三鷹食堂日記帖

飯食い酒飲み自転車をこぐおやぢの日常。MT車大好き。

「道路族」について

「道路族」なる言葉がバズってるらしい。「道路で遊ぶこどもらとそれを放置する親」といった意味で、否定的なニュアンス。悪口。「DQN」に近いか。「道路で遊んじゃ危ないだろ。非常識な」というのが一般的な反応だろう。でも、なんで?と疑問に思い、ネットをあれこれ探索してみた。で、分かったのは以下の事情。

 まずは立地問題。道路族と被害者が住むのは、多くは小規模な新しい住宅地。東京ならば、町工場が移転した跡地に、矮小な3階建てが10軒20軒建てられて、各家が面しているのは、外部からは袋小路の私道というような。各家にはカーポートはあるが、庭も塀もない。

 こういう住環境であれば、自分ちの前の路地が「道路」だという意識がなく、庭先の共有スペースくらいの感覚だろう。だったらば、そこでこどもを遊ばせるのは当然。夏場ならビニールプールを出したり、レジャーテーブルとチェア並べてBBQくらいはするだろう。

 住宅地の全部がそういう家庭なら、こどもが騒ごうが、隣家の玄関先の「私有地」に足を踏み入れようが、転がったボールが駐車中のクルマに当たろうが、「お互い様」で問題は起きようがない。

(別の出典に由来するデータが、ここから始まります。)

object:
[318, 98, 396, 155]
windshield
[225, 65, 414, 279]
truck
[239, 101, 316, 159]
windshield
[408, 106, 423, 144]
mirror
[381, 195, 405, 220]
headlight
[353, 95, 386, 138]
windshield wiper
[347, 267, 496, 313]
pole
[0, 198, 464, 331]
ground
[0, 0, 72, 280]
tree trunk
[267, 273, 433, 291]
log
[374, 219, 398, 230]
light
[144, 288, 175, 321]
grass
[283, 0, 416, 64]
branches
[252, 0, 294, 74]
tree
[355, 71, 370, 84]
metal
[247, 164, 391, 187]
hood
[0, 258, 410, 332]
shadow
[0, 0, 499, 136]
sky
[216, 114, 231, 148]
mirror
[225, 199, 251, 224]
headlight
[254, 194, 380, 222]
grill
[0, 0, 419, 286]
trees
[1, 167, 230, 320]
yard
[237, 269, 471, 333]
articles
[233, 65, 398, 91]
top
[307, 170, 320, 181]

 その中に「違う家」が交じっているとトラブルが発生する。例えば、年金生活の老夫婦。あるいは子無しの専業主婦。昼間家にいれば、当然、こどもらの騒音が聞こえてくる。母親同士の井戸端会議の嬌声や笑い声も。そして休日になればBBQその他。自分らにこどもがいなければ「お互い様」じゃない。我慢の末にクレームの声を上げることになる。

 そこで初めて、その路地は「道路だろ」という言説が浮上する。

 建前的には老夫婦&子無し主婦が正しい。でも、その1軒が文句を言うために、今まで自由に使ってた「共有スペース」が使えなくなるとしたら、残り10数軒はどう感じるだろう?

 団地やマンションなどの集合住宅でも同様の問題が発生する可能性はある。が、たいがいは規約で「こどもの遊び場」その他は明確に定められていて、廊下や階段での騒音は発生しにくい。そのような規約は「路地」には存在しない。

 さらに、集合住宅じゃなく、矮小とは言え「戸建て」を志向する人間は、集合住宅的ルールが息苦しいから、戸建てを選択している可能性が高い。そこに「道路だろ」というルールを強制されたら、すんなりと受け入れるだろうか?

 反論はいくつか想定できる。「公道じゃなくて私道じゃないか」「受忍範囲だろう」「うるさい都会が嫌なら、静かな山の中にでも引っ越せば?」「あんたらみたいな手合いがいるから日本の少子化がとまらないんだ」などなど。それぞれに、いくらかの根拠がある。束にすれば「道路だろ」に対抗可能で、折り合うことがない。最終的には裁判で解決するしかなかろう。多大な時間とエネルギーを遣わされることになる。

 本質は前近代社会の日本であるから、文句を言う1軒を、村八分や嫌がらせで路地から追い出す、という黒い選択肢も当然あり得る。

 けっこう難しい問題である、と理解するに至った。